Heller, Nowak und die Moral der Mitbewerber

Der Universalkünstler hat einen Schelmenroman vorgelegt, der äußerst qualifizierte Chefredakteur der "Presse" mit Thomas Schmid korrespondiert. Und jetzt?

von Heinz Sichrovsky © Bild: NEWS

Wenn Sie wissen wollen, wie das mit André Heller und den 800.000 Euro war, wann er sie zurückgezahlt hat und im Gefolge welcher juristischen Obsorge: Dann muss ich Sie enttäuschen. Ich habe keine Ahnung, und es interessiert mich auch nicht, denn hier geht es um die Kunst. Und die hat in der Causa triumphal ihre Rechte behauptet, ja: dem Genre des Schelmenromans seit Apuleius, Grimmelshausen und Thomas Mann ein Stück hinzugefügt. Was habe ich mich darüber amüsiert, wie Heller die Kunstblase am Besenstiel hat tanzen lassen! Ich sehe ihn vor mir, wie er dem durch sein Unfehlbarkeitsuniversum kreuzenden Experten feierlich das Stück Hausmüll mit Originalschnipselpanier vorgelegt hat. Von dem ich übrigens nicht sicher bin, ob es als Überarbeitung nicht sogar einen gewissen Wert verkörpert. Und der Galerist, der jetzt die possierlichsten Volten dreht!

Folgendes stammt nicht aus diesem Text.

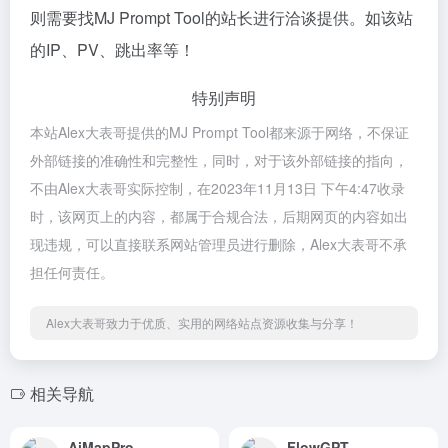
则需要找MJ Prompt Tool的站长进行洽谈提供。如该站
的IP、PV、跳出率等！
特别声明
本站Alex大表哥提供的MJ Prompt Tool都来源于网络，不保证
外部链接的准确性和完整性，同时，对于该外部链接的指向，
不由Alex大表哥实际控制，在2023年11月13日 下午4:47收录
时，该网页上的内容，都属于合规合法，后期网页的内容如出
现违规，可以直接联系网站管理员进行删除，Alex大表哥不承
担任何责任。
Alex大表哥致力于优质、实用的网络站点资源收集与分享！
相关导航
AiMapPro
FlowGPT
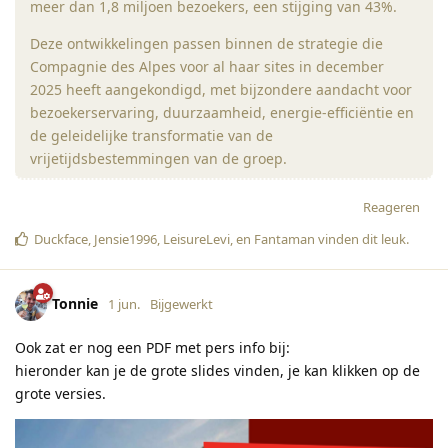
meer dan 1,8 miljoen bezoekers, een stijging van 43%.
Deze ontwikkelingen passen binnen de strategie die
Compagnie des Alpes voor al haar sites in december
2025 heeft aangekondigd, met bijzondere aandacht voor
bezoekerservaring, duurzaamheid, energie-efficiëntie en
de geleidelijke transformatie van de
vrijetijdsbestemmingen van de groep.
Reageren
Duckface
,
Jensie1996
,
LeisureLevi
, en
Fantaman
vinden dit leuk
.
Tonnie
1 jun.
Bijgewerkt
Ook zat er nog een PDF met pers info bij:
hieronder kan je de grote slides vinden, je kan klikken op de
grote versies.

Die Schelme sterben jedenfalls nicht aus. Eben hat der Weltkünstler Jonathan Meese dem Volkstheater seine bereits zweite Performance angedreht. Die erste hieß "Lolita", die zweite "Barrier Reef", aber sie waren identisch und hatten mit keinem von beiden etwas zu tun. Meese ist wie immer in der SS-Uniform aufgetreten, und am Schluss hat, auch wie immer, seine betagte Mutter ein Tänzchen für Hitler gewagt. Niemand, auch kein Gericht, konnte je nachweisen, dass das Gebotene KEINE antifaschistische Performance ist. Weil es nämlich gar nichts ist und sich den Kategorien durch puren Unsinn entzieht, konsequenter als alle Kundgebungen des absurden Theaters und der Nonsensliteratur (und nicht mit ihnen zu verwechseln).

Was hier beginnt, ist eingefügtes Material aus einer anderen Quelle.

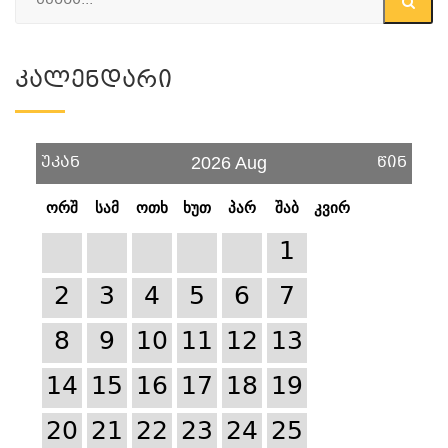
Კალენდარი
უკან
წინ
2026 Aug
ორშ
სამ
ოთხ
ხუთ
პარ
შაბ
კვირ
1
2
3
4
5
6
7
8
9
10
11
12
13
14
15
16
17
18
19
20
21
22
23
24
25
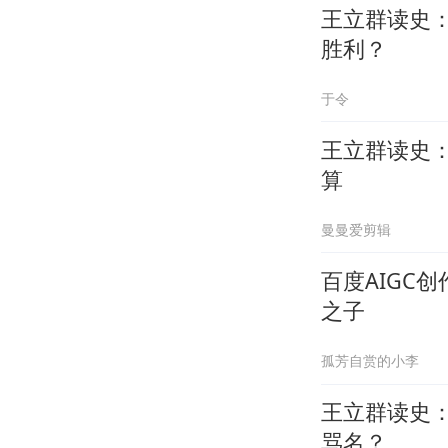
王立群读史
胜利？
于令
王立群读史
算
曼曼爱剪辑
百度AIGC
之子
孤芳自赏的小李
王立群读史
骂名？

Ins Volkstheater ist trotzdem (ebenfalls wie immer) kein Mensch gekommen. Aber mich hat der Abend in all seiner lärmenden Dreistundenbeschwer amüsiert. Wenn auch nicht so wie Hellers Realperformance. Und wenn ich mich grob umblicke, triumphieren auch meine Kollegen aus der Kulturpublizistik mehr oder weniger verhohlen, dass Hellers Schelmenstück ohne juristische Konsequenzen bleiben wird. Nur im Zentralorgan des heimischen Boboismus lief man rosa an vor Enttäuschung, dass der alte, weiße Mann nicht hinter Gitter muss. So ist das mit dem in die Jahre einbiegenden Zeitgeist: Erst kommt die Moral, die Kunst hat das zu fressen.

Ja, die Moral! Soeben musste sich ein brillanter Blattmacher unter dem Frohlocken der Mitbewerberschaft zurückziehen. Rainer Nowak hat die "Presse" durch stürmische Branchenzeiten geschippert, wurde erst im Vorjahr zum wiederholten Mal als Zeitungsmanager des Jahres geehrt und hat, jawohl, mit Thomas Schmid Textnachrichten gewechselt. Er soll daraufh in einen Satz aus einem Artikel hinweginterveniert und für seine allseits bekannte Ambition, Generaldirektor des ORF zu werden, im Umfang von sechs Wörtern um Unterstützung gewitzelt haben. Auch ist er mit Sebastian Kurz per Du.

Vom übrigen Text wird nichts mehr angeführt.